ASSIGNMENT: Starting with the line containing "مناصب.. إليكم الشروط وطريقة التقديم" and going on through the line containing "8 июля, 2026", reproduce the lines of the material below, substituting "TRILL NEWS" for every "TRILL ニュース" and changing nothing else. Omit the pictures from your answer.

Dataset entries:
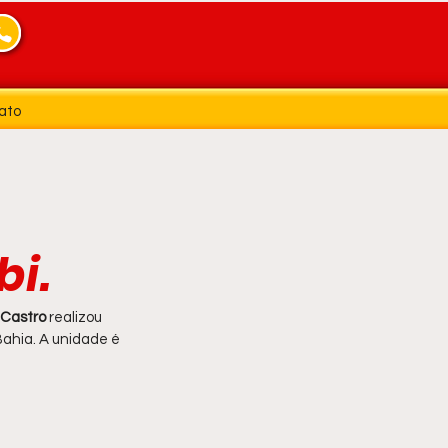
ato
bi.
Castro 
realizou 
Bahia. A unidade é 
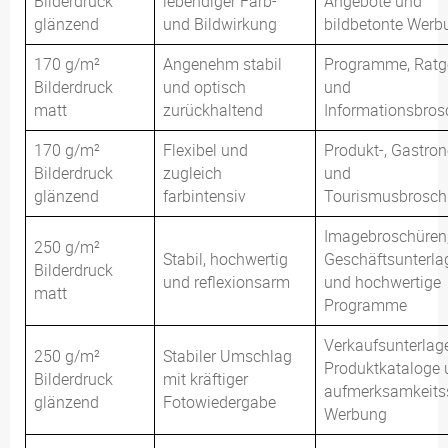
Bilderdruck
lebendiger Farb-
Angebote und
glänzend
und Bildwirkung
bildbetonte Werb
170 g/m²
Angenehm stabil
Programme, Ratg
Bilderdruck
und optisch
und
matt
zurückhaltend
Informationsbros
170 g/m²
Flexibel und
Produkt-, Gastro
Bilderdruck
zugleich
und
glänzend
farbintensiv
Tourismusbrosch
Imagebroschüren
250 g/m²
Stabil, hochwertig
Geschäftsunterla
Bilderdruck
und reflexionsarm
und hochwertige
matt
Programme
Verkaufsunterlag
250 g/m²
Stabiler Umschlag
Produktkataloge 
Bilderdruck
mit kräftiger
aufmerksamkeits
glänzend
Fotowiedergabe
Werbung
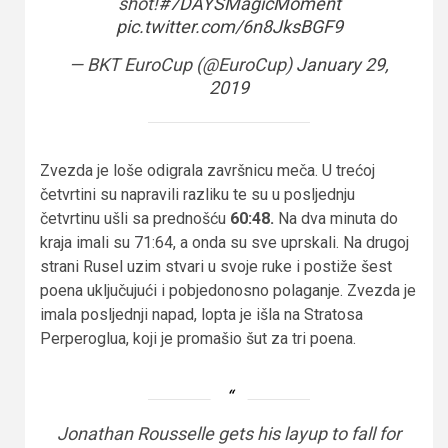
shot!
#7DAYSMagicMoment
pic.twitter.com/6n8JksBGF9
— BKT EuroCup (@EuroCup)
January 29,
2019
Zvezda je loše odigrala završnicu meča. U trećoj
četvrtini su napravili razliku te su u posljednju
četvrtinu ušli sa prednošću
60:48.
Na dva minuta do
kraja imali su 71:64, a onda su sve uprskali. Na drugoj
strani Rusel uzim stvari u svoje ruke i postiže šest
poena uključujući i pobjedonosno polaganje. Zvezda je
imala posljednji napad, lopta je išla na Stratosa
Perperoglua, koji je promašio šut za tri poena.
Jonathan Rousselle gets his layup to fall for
--
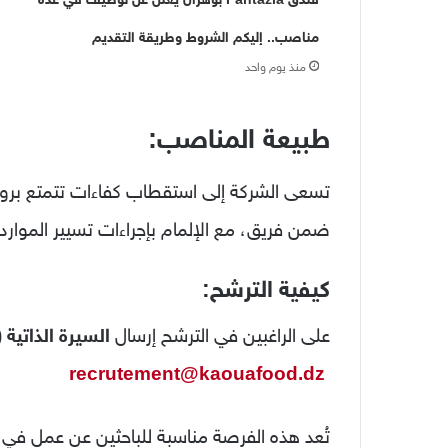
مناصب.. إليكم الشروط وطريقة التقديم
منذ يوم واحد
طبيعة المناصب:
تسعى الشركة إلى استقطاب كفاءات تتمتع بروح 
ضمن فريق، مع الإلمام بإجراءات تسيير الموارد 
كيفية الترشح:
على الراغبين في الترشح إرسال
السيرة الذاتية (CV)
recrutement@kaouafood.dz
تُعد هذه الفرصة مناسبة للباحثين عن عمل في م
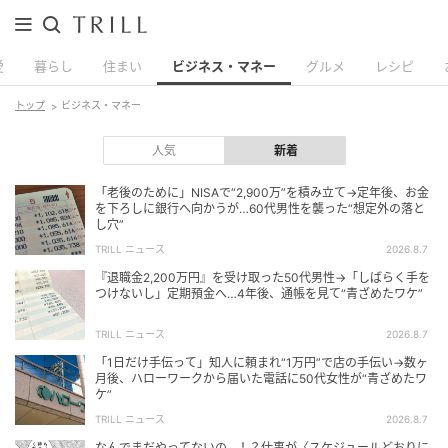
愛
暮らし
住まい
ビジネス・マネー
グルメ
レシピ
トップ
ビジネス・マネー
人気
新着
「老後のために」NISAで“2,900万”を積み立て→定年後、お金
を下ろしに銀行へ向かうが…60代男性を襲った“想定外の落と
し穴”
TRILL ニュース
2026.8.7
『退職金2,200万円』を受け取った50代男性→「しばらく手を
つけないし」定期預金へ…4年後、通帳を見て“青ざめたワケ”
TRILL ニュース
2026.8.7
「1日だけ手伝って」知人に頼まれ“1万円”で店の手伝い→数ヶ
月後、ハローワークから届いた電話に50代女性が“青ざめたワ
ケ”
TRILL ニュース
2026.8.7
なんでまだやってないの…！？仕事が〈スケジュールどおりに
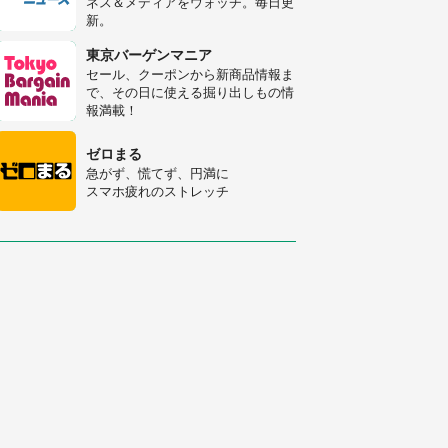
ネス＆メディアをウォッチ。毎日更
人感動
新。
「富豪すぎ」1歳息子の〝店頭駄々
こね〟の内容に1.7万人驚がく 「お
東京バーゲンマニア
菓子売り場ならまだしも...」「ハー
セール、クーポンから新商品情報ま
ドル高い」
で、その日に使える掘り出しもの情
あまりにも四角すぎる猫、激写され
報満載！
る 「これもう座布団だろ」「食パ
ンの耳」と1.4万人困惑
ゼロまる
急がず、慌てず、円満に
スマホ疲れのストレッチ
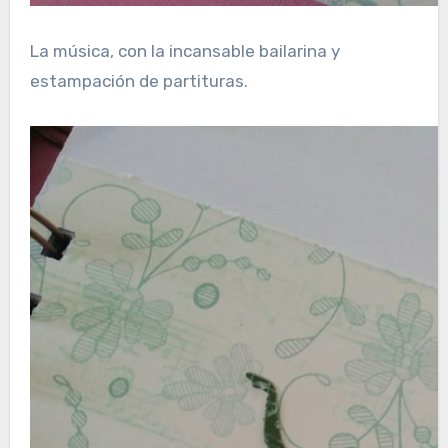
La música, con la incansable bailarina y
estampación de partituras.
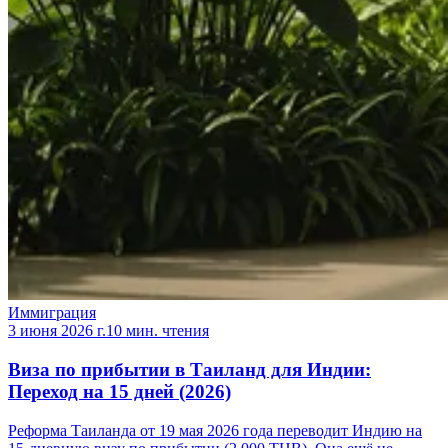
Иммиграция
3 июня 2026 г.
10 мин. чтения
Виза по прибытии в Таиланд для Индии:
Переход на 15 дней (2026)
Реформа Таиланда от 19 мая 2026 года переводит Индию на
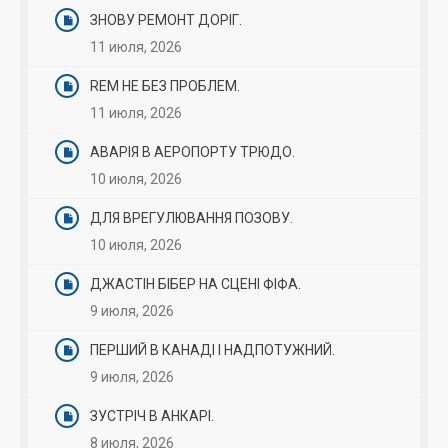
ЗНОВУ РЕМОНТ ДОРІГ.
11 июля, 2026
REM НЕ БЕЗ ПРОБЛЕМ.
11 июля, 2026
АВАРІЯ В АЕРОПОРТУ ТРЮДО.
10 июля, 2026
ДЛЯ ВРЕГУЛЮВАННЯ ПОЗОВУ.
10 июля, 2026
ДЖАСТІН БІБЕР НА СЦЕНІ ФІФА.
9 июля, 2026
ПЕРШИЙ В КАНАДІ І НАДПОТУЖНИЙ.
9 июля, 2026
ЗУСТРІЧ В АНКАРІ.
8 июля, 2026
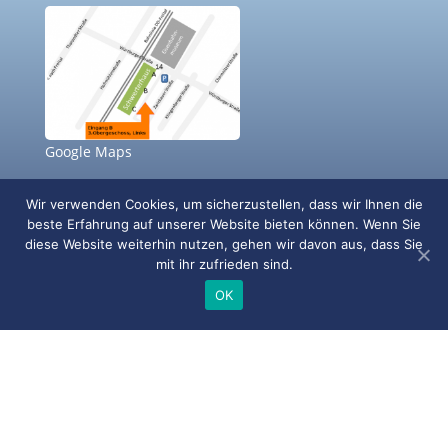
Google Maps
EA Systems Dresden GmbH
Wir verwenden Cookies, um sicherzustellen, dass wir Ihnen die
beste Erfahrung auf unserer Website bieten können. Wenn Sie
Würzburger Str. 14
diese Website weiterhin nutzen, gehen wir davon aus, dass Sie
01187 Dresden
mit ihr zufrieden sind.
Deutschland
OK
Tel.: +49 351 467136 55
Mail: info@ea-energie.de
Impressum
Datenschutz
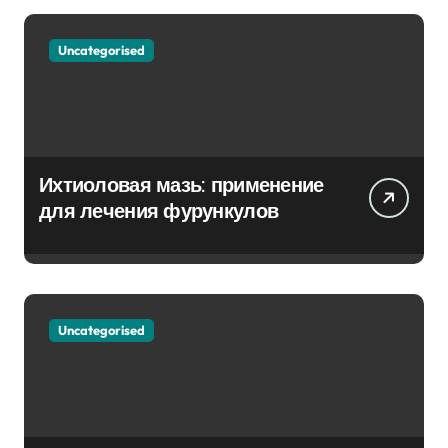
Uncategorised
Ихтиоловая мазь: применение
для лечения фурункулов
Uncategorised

SOLUTION FOR THIS TASK:
مناصب.. إليكم الشروط وطريقة التقديم
منذ يوم واحد
طبيعة المناصب:
تسعى الشركة إلى استقطاب كفاءات تتمتع بروح 
ضمن فريق، مع الإلمام بإجراءات تسيير الموارد 
كيفية الترشح:
على الراغبين في الترشح إرسال
السيرة الذاتية (CV)
recrutement@kaouafood.dz
تُعد هذه الفرصة مناسبة للباحثين عن عمل في م
愛
暮らし
住まい
ビジネス・マネー
グルメ
レシピ
トップ
ビジネス・マネー
人気
新着
「老後のために」NISAで“2,900万”を積み立て→定年後、お金
を下ろしに銀行へ向かうが…60代男性を襲った“想定外の落と
し穴”
TRILL NEWS
2026.8.7
『退職金2,200万円』を受け取った50代男性→「しばらく手を
つけないし」定期預金へ…4年後、通帳を見て“青ざめたワケ”
TRILL NEWS
2026.8.7
「1日だけ手伝って」知人に頼まれ“1万円”で店の手伝い→数ヶ
月後、ハローワークから届いた電話に50代女性が“青ざめたワ
ケ”
TRILL NEWS
2026.8.7
なんでまだやってないの…！？仕事が〈スケジュールどおりに
ネス＆メディアをウォッチ。毎日更
人感動
新。
「富豪すぎ」1歳息子の〝店頭駄々
こね〟の内容に1.7万人驚がく 「お
東京バーゲンマニア
菓子売り場ならまだしも...」「ハー
セール、クーポンから新商品情報ま
ドル高い」
で、その日に使える掘り出しもの情
あまりにも四角すぎる猫、激写され
報満載！
る 「これもう座布団だろ」「食パ
ンの耳」と1.4万人困惑
ゼロまる
急がず、慌てず、円満に
スマホ疲れのストレッチ
La música, con la incansable bailarina y
estampación de partituras.
Иммиграция
3 июня 2026 г.
10 мин. чтения
Виза по прибытии в Таиланд для Индии:
Переход на 15 дней (2026)
Реформа Таиланда от 19 мая 2026 года переводит Индию на
ЗНОВУ РЕМОНТ ДОРІГ.
11 июля, 2026
REM НЕ БЕЗ ПРОБЛЕМ.
11 июля, 2026
АВАРІЯ В АЕРОПОРТУ ТРЮДО.
10 июля, 2026
ДЛЯ ВРЕГУЛЮВАННЯ ПОЗОВУ.
10 июля, 2026
ДЖАСТІН БІБЕР НА СЦЕНІ ФІФА.
9 июля, 2026
ПЕРШИЙ В КАНАДІ І НАДПОТУЖНИЙ.
9 июля, 2026
ЗУСТРІЧ В АНКАРІ.
8 июля, 2026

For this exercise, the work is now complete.